Segment Start: DATA SHOWN
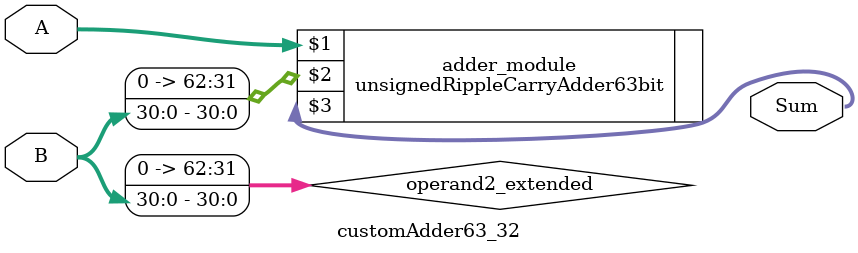
<source format=v>
module customAdder63_32(
                        input [62 : 0] A,
                        input [30 : 0] B,
                        
                        output [63 : 0] Sum
                );

        wire [62 : 0] operand2_extended;
        
        assign operand2_extended =  {32'b0, B};
        
        unsignedRippleCarryAdder63bit adder_module(
            A,
            operand2_extended,
            Sum
        );
        
        endmodule
        
</source>
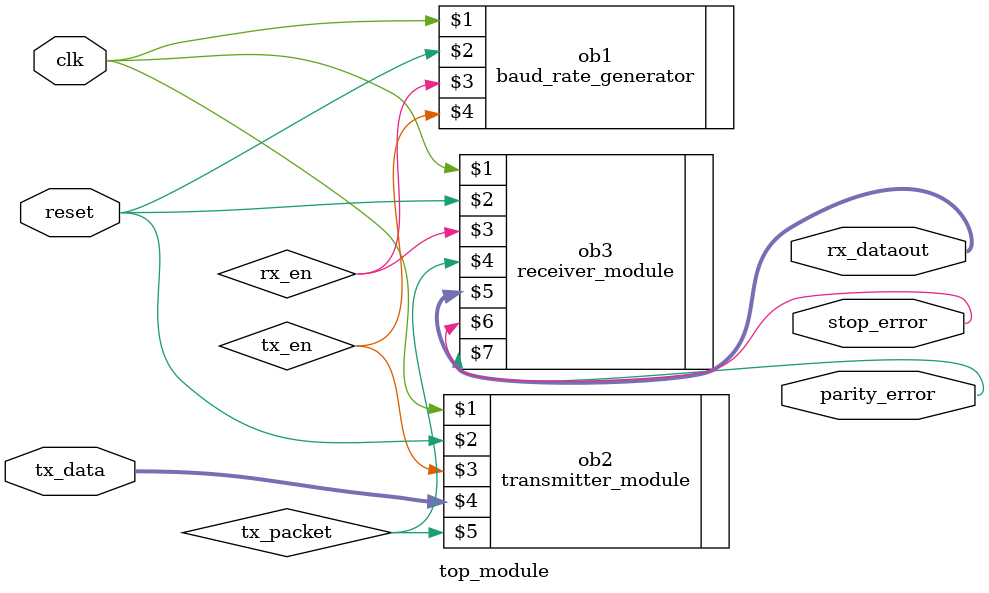
<source format=v>
`include "baud_rate_generator.v"
`include "transmitter_module.v"
`include "receiver_module.v"

module top_module (
    input clk,
    input reset,
    input [7:0] tx_data,
    output [7:0] rx_dataout,
    output stop_error,
    output parity_error );

    wire rx_en, tx_en;
    wire tx_packet;

    baud_rate_generator ob1 ( clk, reset, rx_en, tx_en);
    transmitter_module ob2 ( clk, reset, tx_en, tx_data, tx_packet );
    receiver_module ob3 ( clk, reset, rx_en, tx_packet, rx_dataout, stop_error, parity_error );

endmodule

</source>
Segment End: DATA SHOWN
THE PROBLEM
Return each line from the records that includes the word "reset".

ANSWER FOR THIS EXERCISE
    input reset,
    baud_rate_generator ob1 ( clk, reset, rx_en, tx_en);
    transmitter_module ob2 ( clk, reset, tx_en, tx_data, tx_packet );
    receiver_module ob3 ( clk, reset, rx_en, tx_packet, rx_dataout, stop_error, parity_error );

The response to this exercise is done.